Source texts of formatted documents:
★ ★ ★ ★ ★ ★ ★
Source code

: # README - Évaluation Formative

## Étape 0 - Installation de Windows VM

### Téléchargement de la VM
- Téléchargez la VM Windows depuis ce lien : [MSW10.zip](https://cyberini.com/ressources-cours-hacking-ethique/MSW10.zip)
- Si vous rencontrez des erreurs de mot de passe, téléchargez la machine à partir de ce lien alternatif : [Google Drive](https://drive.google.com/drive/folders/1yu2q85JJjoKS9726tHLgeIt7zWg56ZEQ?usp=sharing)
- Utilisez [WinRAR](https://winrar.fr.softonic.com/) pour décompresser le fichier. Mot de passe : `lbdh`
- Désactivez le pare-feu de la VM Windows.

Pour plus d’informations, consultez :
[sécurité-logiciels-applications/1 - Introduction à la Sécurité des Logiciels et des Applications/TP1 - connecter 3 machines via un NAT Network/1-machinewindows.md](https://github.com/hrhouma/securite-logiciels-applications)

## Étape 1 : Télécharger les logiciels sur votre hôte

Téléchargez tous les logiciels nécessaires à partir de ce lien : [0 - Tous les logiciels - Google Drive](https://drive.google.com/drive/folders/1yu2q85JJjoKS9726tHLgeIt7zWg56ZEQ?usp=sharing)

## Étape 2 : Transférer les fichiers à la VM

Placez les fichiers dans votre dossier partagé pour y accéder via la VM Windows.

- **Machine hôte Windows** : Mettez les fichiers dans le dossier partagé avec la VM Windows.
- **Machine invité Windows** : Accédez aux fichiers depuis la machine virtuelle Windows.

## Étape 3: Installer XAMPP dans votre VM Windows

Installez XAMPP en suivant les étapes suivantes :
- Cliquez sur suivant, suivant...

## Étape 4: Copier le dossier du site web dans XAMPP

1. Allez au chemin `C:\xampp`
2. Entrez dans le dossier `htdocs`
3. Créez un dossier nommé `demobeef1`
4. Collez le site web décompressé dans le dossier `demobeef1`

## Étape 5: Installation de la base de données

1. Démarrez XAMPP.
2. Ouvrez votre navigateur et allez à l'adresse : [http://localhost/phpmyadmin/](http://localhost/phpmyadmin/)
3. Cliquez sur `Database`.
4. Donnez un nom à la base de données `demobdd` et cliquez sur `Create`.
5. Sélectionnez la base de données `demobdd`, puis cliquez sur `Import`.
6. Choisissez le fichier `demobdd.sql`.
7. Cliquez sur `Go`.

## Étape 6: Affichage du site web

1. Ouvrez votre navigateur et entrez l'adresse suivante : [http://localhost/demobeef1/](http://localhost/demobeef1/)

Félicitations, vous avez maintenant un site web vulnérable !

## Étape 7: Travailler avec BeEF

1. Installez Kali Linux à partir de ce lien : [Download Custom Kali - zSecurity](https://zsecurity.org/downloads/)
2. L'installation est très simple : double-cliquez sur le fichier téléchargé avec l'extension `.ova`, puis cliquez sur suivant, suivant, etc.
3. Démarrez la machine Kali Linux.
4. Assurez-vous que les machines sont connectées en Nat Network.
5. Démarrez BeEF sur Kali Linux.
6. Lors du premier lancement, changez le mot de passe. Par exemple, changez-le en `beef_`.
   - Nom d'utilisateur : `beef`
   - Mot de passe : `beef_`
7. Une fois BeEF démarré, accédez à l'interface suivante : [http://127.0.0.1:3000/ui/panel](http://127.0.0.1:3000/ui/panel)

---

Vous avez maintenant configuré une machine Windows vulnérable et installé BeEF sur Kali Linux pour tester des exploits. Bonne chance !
★ ★ ★ ★ ★ ★ ★
> Task goal:
Look through the data above. Each line containing the word "site" needs to be copied.

> Written reply:
## Étape 4: Copier le dossier du site web dans XAMPP
4. Collez le site web décompressé dans le dossier `demobeef1`
## Étape 6: Affichage du site web
Félicitations, vous avez maintenant un site web vulnérable !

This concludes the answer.